Mutlaklık "tamam" demektir. Bilimin tek argümanı ise “devam”.
Gerçek ya da hakikat: Zamanın dayatması altında olan her şey gibi zamana mahkum bir kavram. Zamanın kendisinin değil, kendisine bağlı olarak ölçtüğü devinimin (değişimin-dönüşümün) bir dayatması.
Mutlak bilgi bilimin sahasının dışında bir bilgidir ve haliyle görelidir. Bilim, mutlak ifadesini kullandığı an kendi fişini çeker.
Bugüne kadar bu fişi çekmediği içindir ki sürekli gelişiyor. Kendine nesnel olarak sürekli öz eleştiri yapan başka bir alan da yok ve sürekli gelişen aynı zamanda…
Mutlaklık tamam demektir. Bilimin tek argümanı ise “devam”.
Elbette sınırlı zamanlar için “mutlak”a yakın derecede doğru ve gerçek var saydığımız bilgiler de mevcut. Günlük yaşamımızı kolaylaştıran, birbirimizi anlamayı sağlayan bilgiler gibi. Fakat bu sadece geçici bir süreliğine ortak dili ve bu ortak dilin sayesinde ortak hareketi, davranışı, işbirliğini sağlayan bir araçtan öteye geçemez. Yenisi gelene kadar...

○ ○ ○ ○ ○ ○ ○

• Görevler:
**A)** Bilim ve mutlaklık üzerine yazının "Mutlak bilgi bilimin" ile başlayıp "Yenisi gelene kadar..." ile biten bölümünü, "sürekli" sözcüğünü "daima" olarak değiştirerek yeniden yazın.
**B)** Bilim ve mutlaklık üzerine yazıdaki "Bilim, mutlak ifadesini kullandığı an kendi fişini çeker." cümlesini İngilizceye çevirin.
**C)** Bilim ve mutlaklık üzerine yazıyı, son cümlesinden sonra kaldığı yerden sürdürün.

• Sağlanan Girdiler:
○ ○ ○ ○ ○ ○ ○

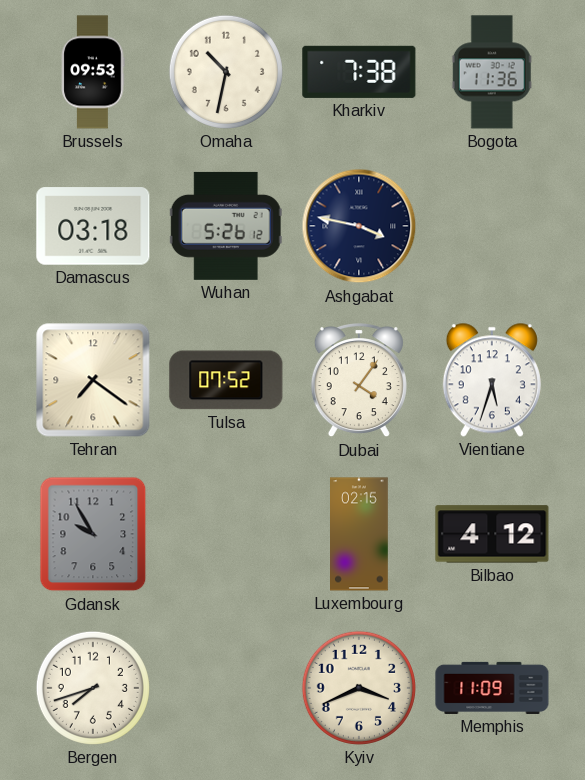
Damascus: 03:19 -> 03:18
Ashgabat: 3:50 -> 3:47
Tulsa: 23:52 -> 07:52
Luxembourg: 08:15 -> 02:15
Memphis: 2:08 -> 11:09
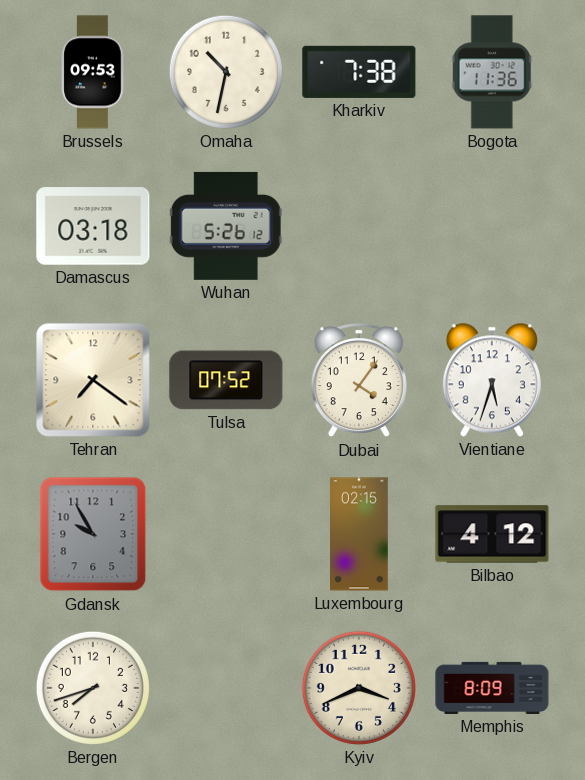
Ashgabat: 3:47 -> none
Memphis: 11:09 -> 8:09
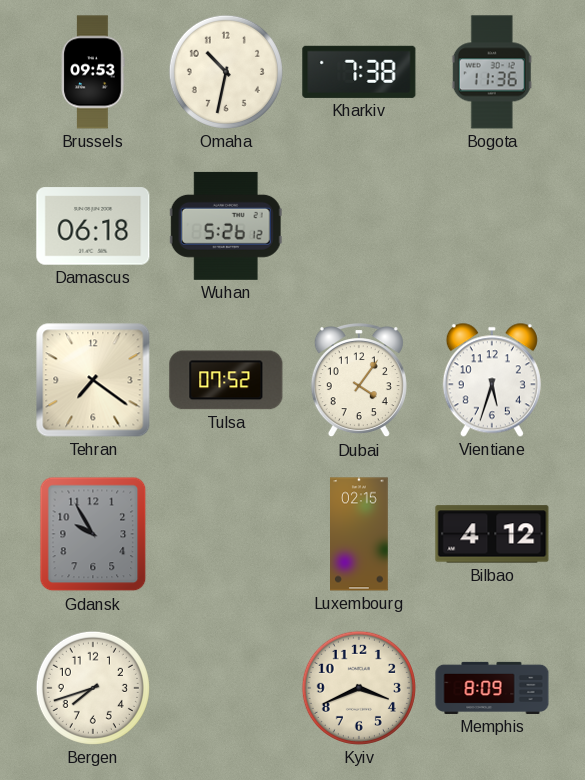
Damascus: 03:18 -> 06:18
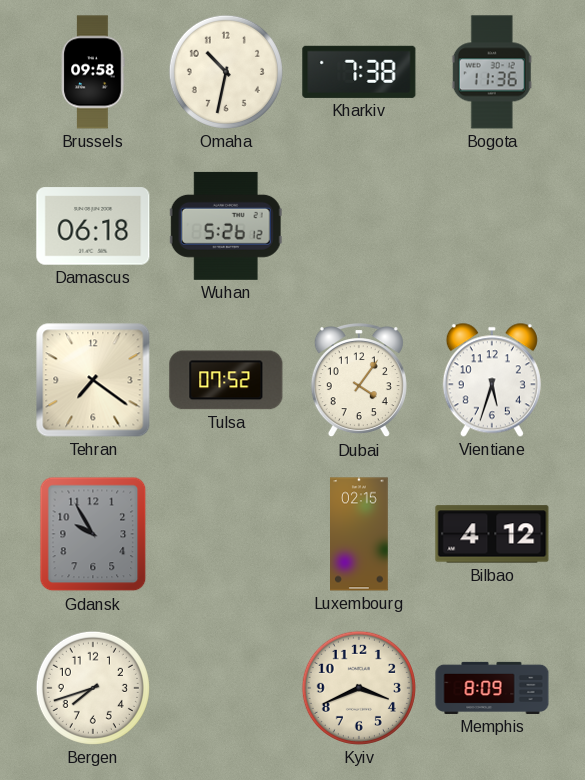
Brussels: 09:53 -> 09:58
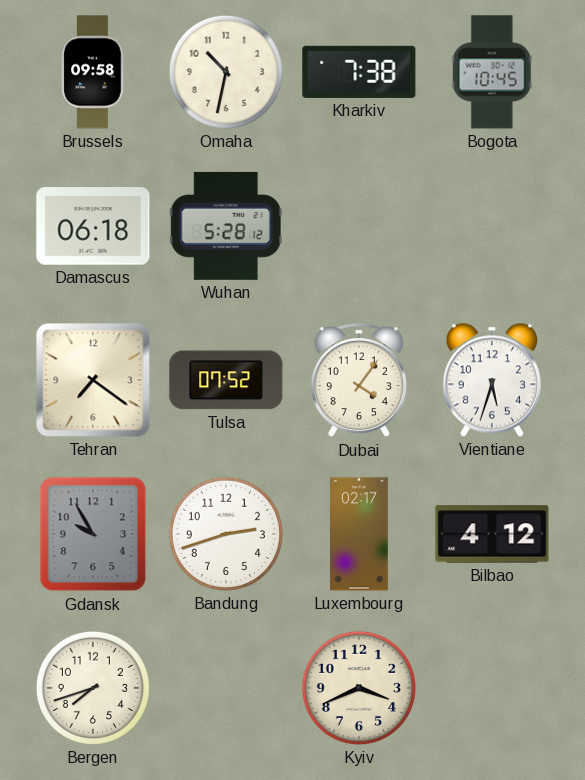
Bogota: 11:36 -> 10:45
Wuhan: 5:26 -> 5:28
Bandung: none -> 2:42
Luxembourg: 02:15 -> 02:17
Memphis: 8:09 -> none
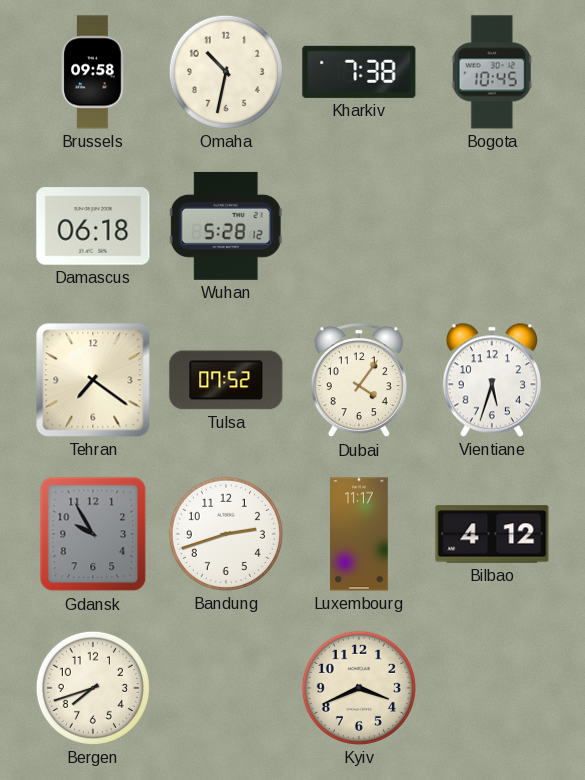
Luxembourg: 02:17 -> 11:17
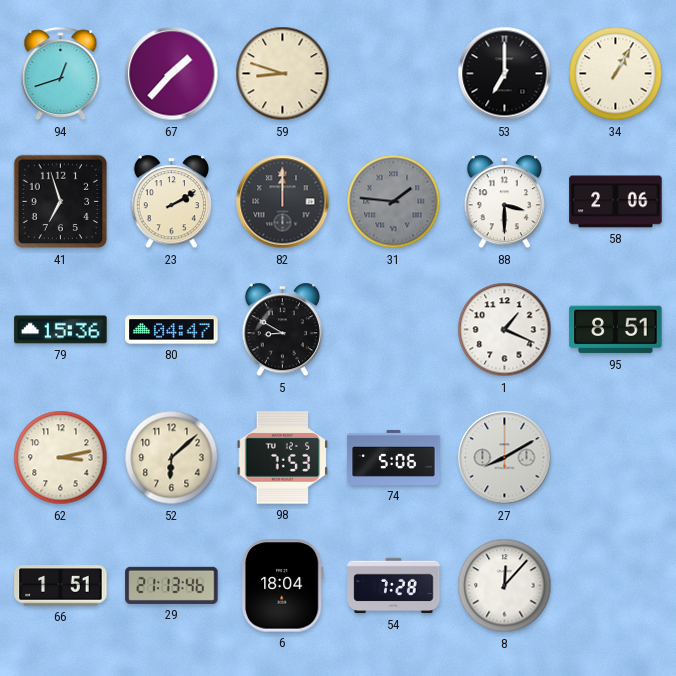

○ ○ ○ ○ ○ ○ ○

• Görev Yanıtları:
**A)**
Mutlak bilgi bilimin sahasının dışında bir bilgidir ve haliyle görelidir. Bilim, mutlak ifadesini kullandığı an kendi fişini çeker.
Bugüne kadar bu fişi çekmediği içindir ki daima gelişiyor. Kendine nesnel olarak daima öz eleştiri yapan başka bir alan da yok ve daima gelişen aynı zamanda…
Mutlaklık tamam demektir. Bilimin tek argümanı ise “devam”.
Elbette sınırlı zamanlar için “mutlak”a yakın derecede doğru ve gerçek var saydığımız bilgiler de mevcut. Günlük yaşamımızı kolaylaştıran, birbirimizi anlamayı sağlayan bilgiler gibi. Fakat bu sadece geçici bir süreliğine ortak dili ve bu ortak dilin sayesinde ortak hareketi, davranışı, işbirliğini sağlayan bir araçtan öteye geçemez. Yenisi gelene kadar...

**B)** The moment science uses the term "absolute," it pulls its own plug.

**C)**
Nitekim bilginin kendisi de iki farklı şekilde tanımlanmaktadır. İlki, “insan aklının alabileceği gerçek, olgu ve ilkelerin tümü” olarak tanımlanır iken, ikincisi, “bir konu ya da iş konusunda öğrenilen ya da öğretilen şeyler” şeklinde tanımlanmaktadır.
Ancak biz burada ilk tanımı temel alırsak mutlak olamayacağını da kabul etmiş oluruz.
Bilgi felsefesi epistemoloji açısından bilgiye ulaşmanın farklı yolları olduğu gibi, bilginin kendisi ile de ilgili farklı tanımlamaları (Bunun için bakınız; Epistemoloji) elbetteki var.
Fakat bu tanımlamalardan biri olan ve bilime temel teşkil eden Septisizm adıyla da bilinen Şüphecilik akımına göre ''Gerçek / doğru bilgi yoktur. Her bilgi ve olgu kişilerin olayları yorumlama kapasitesine ve algısına göre değişir. Bununla birlikte ''zaman'' kavramı da gerçek bilgiye ulaşmayı imkânsız kılar. Kişinin bir yıl önceki ve bir yıl sonraki düşünceleri bile farklılık gösterebildiğine göre, evrensel ve mutlak bir bilgiden bahsetmek söz konusu olamaz.” der.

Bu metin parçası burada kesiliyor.